* Data to use *
= Beginning of Section =

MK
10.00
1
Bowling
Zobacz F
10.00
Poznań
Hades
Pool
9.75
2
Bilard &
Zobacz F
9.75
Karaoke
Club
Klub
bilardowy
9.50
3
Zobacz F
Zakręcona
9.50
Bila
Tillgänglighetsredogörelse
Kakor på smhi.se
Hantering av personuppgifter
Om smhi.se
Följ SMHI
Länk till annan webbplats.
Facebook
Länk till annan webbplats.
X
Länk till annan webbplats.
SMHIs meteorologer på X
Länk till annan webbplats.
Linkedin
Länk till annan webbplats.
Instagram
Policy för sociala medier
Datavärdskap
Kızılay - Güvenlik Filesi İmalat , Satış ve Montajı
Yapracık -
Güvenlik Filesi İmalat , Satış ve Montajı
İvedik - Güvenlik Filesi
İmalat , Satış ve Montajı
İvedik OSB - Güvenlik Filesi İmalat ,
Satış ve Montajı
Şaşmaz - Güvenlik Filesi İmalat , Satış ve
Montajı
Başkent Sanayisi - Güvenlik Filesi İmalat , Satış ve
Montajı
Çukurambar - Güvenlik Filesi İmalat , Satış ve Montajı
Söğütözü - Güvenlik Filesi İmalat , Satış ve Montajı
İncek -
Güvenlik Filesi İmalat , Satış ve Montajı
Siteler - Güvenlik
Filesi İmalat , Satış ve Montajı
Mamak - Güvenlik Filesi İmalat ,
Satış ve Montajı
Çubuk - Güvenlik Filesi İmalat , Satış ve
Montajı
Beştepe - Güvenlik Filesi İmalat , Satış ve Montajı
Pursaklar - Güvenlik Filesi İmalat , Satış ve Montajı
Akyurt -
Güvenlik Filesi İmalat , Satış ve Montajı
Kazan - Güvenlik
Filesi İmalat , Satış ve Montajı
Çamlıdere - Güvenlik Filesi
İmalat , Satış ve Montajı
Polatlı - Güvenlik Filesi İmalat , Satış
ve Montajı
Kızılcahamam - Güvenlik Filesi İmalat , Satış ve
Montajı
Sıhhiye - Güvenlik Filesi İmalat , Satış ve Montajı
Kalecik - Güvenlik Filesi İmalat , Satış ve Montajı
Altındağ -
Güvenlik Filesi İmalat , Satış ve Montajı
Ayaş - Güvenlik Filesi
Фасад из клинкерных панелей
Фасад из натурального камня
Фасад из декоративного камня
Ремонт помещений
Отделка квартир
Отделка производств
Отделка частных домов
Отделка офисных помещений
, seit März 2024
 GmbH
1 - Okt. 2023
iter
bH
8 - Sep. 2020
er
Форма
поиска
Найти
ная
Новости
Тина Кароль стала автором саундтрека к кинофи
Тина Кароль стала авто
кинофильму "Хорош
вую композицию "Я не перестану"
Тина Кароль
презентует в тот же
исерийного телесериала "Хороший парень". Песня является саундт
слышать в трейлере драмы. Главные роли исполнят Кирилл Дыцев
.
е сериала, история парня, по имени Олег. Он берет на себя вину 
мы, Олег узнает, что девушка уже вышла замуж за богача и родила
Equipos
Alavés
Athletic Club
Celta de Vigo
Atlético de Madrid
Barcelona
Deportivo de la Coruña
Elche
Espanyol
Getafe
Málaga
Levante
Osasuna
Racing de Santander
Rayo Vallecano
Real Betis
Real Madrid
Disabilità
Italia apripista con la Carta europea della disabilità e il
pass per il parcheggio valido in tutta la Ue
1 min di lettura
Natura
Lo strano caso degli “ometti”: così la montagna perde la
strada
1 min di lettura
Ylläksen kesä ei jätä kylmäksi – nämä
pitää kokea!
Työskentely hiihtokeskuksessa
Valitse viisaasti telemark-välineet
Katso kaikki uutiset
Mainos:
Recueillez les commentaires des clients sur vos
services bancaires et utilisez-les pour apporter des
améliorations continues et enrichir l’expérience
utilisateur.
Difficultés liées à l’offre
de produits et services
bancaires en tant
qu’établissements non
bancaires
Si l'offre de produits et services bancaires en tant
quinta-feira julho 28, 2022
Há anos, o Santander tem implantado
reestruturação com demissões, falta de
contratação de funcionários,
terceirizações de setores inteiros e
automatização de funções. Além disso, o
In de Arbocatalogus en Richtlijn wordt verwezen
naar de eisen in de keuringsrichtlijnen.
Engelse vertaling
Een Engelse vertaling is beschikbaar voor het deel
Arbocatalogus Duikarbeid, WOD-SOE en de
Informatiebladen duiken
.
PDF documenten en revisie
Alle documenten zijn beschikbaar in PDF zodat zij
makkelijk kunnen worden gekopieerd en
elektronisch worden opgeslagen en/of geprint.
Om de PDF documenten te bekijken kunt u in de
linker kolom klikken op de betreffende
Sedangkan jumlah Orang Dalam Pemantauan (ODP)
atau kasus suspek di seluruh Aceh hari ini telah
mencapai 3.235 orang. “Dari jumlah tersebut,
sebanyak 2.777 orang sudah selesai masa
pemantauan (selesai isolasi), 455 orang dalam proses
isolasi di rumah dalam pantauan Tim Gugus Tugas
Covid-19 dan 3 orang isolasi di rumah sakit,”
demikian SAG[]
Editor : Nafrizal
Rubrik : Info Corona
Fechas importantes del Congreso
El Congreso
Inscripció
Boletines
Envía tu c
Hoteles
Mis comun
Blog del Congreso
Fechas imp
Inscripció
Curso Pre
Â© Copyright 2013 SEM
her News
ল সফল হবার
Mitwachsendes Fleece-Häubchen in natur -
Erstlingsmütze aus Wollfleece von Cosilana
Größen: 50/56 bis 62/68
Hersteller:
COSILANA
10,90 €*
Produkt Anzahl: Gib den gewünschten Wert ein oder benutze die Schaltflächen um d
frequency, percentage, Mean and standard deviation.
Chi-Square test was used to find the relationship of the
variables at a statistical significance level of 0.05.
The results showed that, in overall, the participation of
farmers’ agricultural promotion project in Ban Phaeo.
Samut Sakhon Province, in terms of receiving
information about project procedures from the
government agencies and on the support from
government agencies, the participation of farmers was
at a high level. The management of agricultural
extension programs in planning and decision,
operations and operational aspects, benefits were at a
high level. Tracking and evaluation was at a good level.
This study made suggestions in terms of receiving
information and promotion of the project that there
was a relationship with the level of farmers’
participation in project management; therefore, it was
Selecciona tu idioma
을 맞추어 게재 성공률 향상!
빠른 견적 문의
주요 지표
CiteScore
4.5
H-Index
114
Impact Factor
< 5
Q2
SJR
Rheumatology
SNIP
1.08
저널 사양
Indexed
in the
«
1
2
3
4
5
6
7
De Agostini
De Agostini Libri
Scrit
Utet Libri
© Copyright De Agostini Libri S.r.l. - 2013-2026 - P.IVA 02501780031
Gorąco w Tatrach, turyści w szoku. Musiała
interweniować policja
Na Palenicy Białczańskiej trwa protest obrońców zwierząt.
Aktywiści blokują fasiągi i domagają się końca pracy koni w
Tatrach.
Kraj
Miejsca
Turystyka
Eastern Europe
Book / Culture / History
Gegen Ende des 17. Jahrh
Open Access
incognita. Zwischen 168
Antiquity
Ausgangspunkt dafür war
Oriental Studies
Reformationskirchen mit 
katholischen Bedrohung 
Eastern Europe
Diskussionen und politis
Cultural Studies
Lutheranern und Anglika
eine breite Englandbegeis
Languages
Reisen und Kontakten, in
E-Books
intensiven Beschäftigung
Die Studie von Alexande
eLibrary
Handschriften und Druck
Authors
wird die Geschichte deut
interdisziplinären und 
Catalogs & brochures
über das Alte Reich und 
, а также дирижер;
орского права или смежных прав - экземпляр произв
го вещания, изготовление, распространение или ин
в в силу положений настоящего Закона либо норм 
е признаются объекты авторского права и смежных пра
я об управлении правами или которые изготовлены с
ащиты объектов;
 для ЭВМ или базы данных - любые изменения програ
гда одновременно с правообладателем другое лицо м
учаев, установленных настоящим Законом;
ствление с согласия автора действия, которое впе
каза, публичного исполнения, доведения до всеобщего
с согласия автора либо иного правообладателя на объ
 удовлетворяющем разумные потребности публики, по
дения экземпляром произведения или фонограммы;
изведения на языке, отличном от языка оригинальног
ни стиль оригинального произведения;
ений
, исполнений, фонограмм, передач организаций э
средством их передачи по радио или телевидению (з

= End of Section =

* Work item *
Please retype the stretch of lines from the first one through the line containing "İvedik - Güvenlik Filesi", including both ends, reproducing each line character for character.

* Task result *
MK
10.00
1
Bowling
Zobacz F
10.00
Poznań
Hades
Pool
9.75
2
Bilard &
Zobacz F
9.75
Karaoke
Club
Klub
bilardowy
9.50
3
Zobacz F
Zakręcona
9.50
Bila
Tillgänglighetsredogörelse
Kakor på smhi.se
Hantering av personuppgifter
Om smhi.se
Följ SMHI
Länk till annan webbplats.
Facebook
Länk till annan webbplats.
X
Länk till annan webbplats.
SMHIs meteorologer på X
Länk till annan webbplats.
Linkedin
Länk till annan webbplats.
Instagram
Policy för sociala medier
Datavärdskap
Kızılay - Güvenlik Filesi İmalat , Satış ve Montajı
Yapracık -
Güvenlik Filesi İmalat , Satış ve Montajı
İvedik - Güvenlik Filesi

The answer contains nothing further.